Lesen Sie auch: Leitfaden: Grundstückskauf Mayen/Alzheim

Freiheitsentziehende Maßnahmen: Rechtliche Aspekte und Alternativen

Ein besonderes Augenmerk gilt den freiheitsentziehenden Maßnahmen (FEM), die in der Pflege von Menschen mit Demenz eingesetzt werden können.

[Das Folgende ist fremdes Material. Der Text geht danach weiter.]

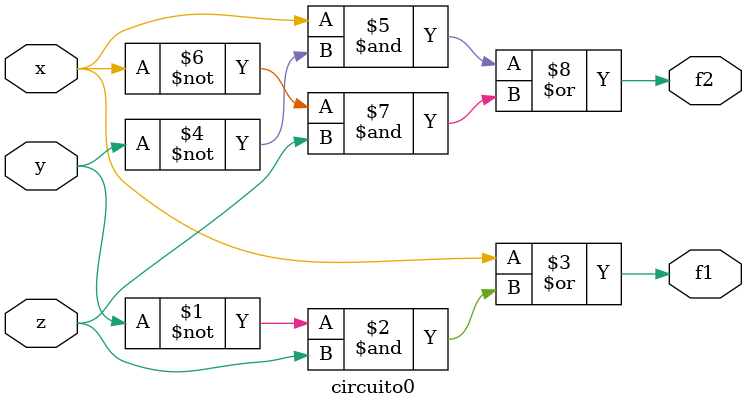
<source format=sv>
module circuito0 (
    input logic x,
    input logic y,
    input logic z,
    output logic f1,
    output logic f2
);
assign f1 = x | ((~y) & z);
assign f2 = (x & (~y)) | ((~x) & z);
endmodule 
</source>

FEM sind Maßnahmen, die die Bewegungsfreiheit eines Menschen gegen dessen Willen einschränken.

Rechtliche Grundlagen für FEM

  • FEM sind grundsätzlich nicht erlaubt und stellen eine strafbare Freiheitsberaubung dar (§ 239 StGB).
  • Geschäftsfähige Personen können eine Vollmacht für die Entscheidungen über einen Freiheitsentzug erstellen.
  • Rechtliche Betreuer dürfen nur über freiheitsentziehende Unterbringung oder Maßnahmen entscheiden, wenn das Betreuungsgericht dies ausdrücklich angeordnet hat.
  • Bevollmächtigte und rechtliche Betreuer dürfen einer FEM nur mit Genehmigung des Betreuungsgerichts zustimmen (§ 1831 Abs. 2 und 4 BGB).
  • FEM sind nur erlaubt, wenn mindestens eine der folgenden Situationen vorliegt (§ 1831 Abs. 1 BGB):
    • Eine Untersuchung des Gesundheitszustands, eine Heilbehandlung oder ein ärztlicher Eingriff ist notwendig, um einen drohenden erheblichen gesundheitlichen Schaden abzuwenden.
    • Die betroffene Person gefährdet sich selbst oder andere erheblich.

Alternativen zu FEM

Bevor FEM eingesetzt werden, sollten immer alternative Maßnahmen geprüft werden:

  • Technische Hilfsmittel (z.B. Signalgeber, Smartwatches mit Ortung)
  • Niedriges Bett statt Bettgitter
  • Hüftprotektoren bei Sturzgefahr
  • Anwesenheit einer Pflegekraft als Sitzwache
  • "Der Werdenfelser Weg": Spezialisierte Verfahrenspfleger diskutieren jeden Fixierungsfall individuell und suchen gemeinsam mit dem Heim und den Angehörigen/Betreuern nach Alternativen.

Was tun bei unbegründetem Freiheitsentzug?

Wenn Sie von unbegründetem Freiheitsentzug erfahren, den die Betroffenen mit freiem Willen nicht gewollt hätten, können Sie sich ans Betreuungsgericht wenden.